Unfortunately a lot of men do not understand that strategy. They often imagine that women are like them (always the rejection of the difference...): when they are feminist women inevitably try to crush men and to impose the matriarcat on them. Every movement includes extremist persons (the feminism too) and some people maintain that the matriarcat is a reality. However it is difficult to talk about a matriarcat when heads of State and heads of business are mainly men all over the world...

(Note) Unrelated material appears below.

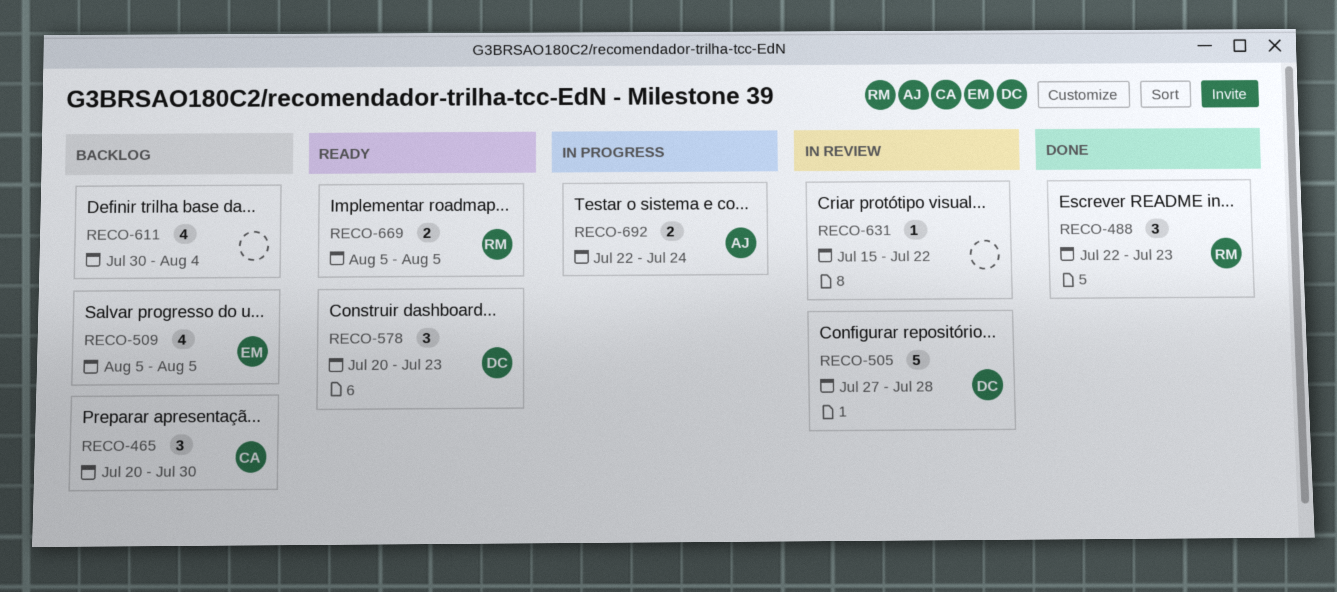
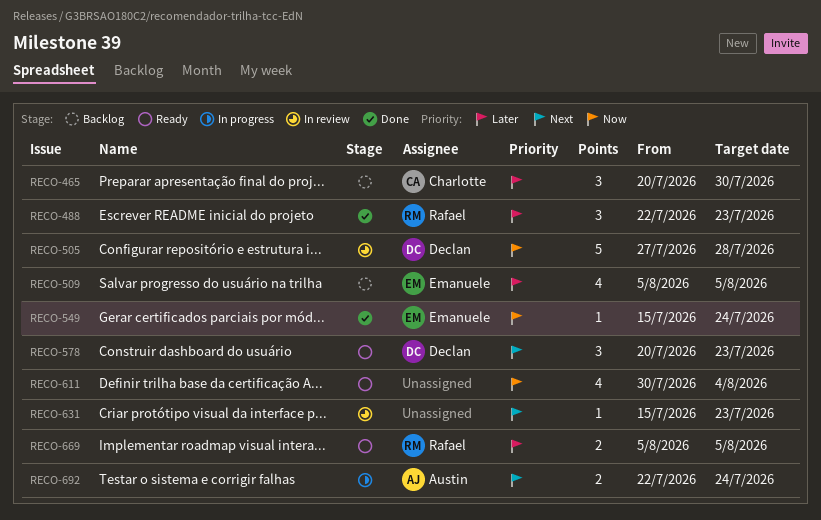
RECO-549: none -> present
RECO-611, status: Backlog -> Ready
RECO-631, due: Jul 22 -> Jul 23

So I think that an interesting thinking can be developped as much in the sphere of that binary reality as in the sphere of that feminin changing strategy. The point is not knowing who has to dominate the other but how to live harmoniously together and how to manage our differences. Needless to discourse longer on Love, single love (a fairytale for young girls in order to distract their attention from politics and economy), a ideal also inaccessible. Jean-Claude Kaufma, a French sociologist, said about love: "(...) in sexual relationship, in the subjective and loving exchange, everybody intuitively try to progress in the way of improbable equation: 1 + 1 = 1. Then that strange trip's passengers discerns the signs showing to them that they are always distinct. More (loving) starting impulse weakens (...) more the impulse slows down: 1 + 1 = 2." In a systemic approach 1 + 1 = 3... That confirms that the fusion of both is impossible: so women and men need to live with their differences. Tolerance is maybe a pledge of harmony, but certainly of peace.